The penalty was a surprise. We thought Vokes was the man but learned after the game that Ings would take those he won with the rest going to his strike partner. Both had now taken one and both had scored well. Had we landed ourselves two reliable penalty takers?
"I thought we were fantastic from the first whistle to the last," Dyche enthused but with the car window slammed shut it was Kevin Bond, son of former Burnley manager John, who faced the media.
"Credit to Burnley, they stopped us from playing," he said. "They worked extremely hard, but that was no surprise to us, we knew they would. I'm just disappointed we couldn't play through that."
I had a huge smile on my face. I really was beginning to think we 'd got something very special here. I was on the bus home that day, just pulling out of the bus station, when I received a text from one of my best friends who, like me, is a season ticket holder. The difference is, his is for the Stadium of Light at Sunderland.
It read something like: "What the **** is going on down at your place? You'll be passing us in a few months." My reply, ensuring I was keeping my feet on the ground was: "We only have a small squad. Let's see where we are when the injuries kick in."
The cup defeat to West Ham is hardly worth mentioning. We were done by Bobby Madley's crazy penalty award, converted by someone by the name of Matt Taylor, although there was no argument about the second penalty that saw Treacy sent off.

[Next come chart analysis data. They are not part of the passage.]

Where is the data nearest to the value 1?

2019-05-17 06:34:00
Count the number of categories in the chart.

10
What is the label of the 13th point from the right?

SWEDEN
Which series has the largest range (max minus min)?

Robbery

But in the league we were top and three points clear of Leicester who were now in second place above QPR who were third and a further two points behind. Blackpool were next, followed by Reading and Forest.
And Dyche, proving that the manager of the month award isn't a curse, won it again for October with Danny Ings this time joining him as the player of the month.
Not as though it matters but Blackburn now had 16 points against our 32. I said they weren't going to get any closer than they were at the time of the draw between us.